* **INFORMATION**
##########

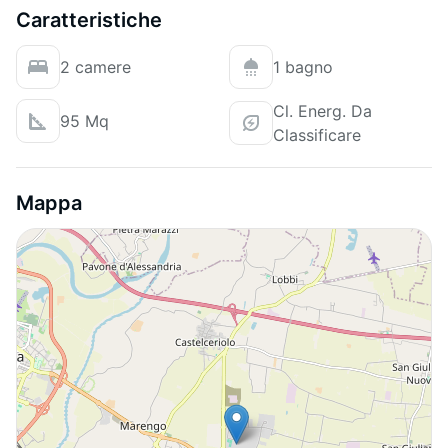
Caratteristiche
2 camere
1 bagno
Cl. Energ. Da
95 Mq
Classificare
Mappa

##########

* **WHAT YOU HAVE TO DO**
Transcribe every line of the material above verbatim, preserving its order and line breaks, and omit the pictures.

* **TASK OUTPUT**
Caratteristiche
2 camere
1 bagno
Cl. Energ. Da
95 Mq
Classificare
Mappa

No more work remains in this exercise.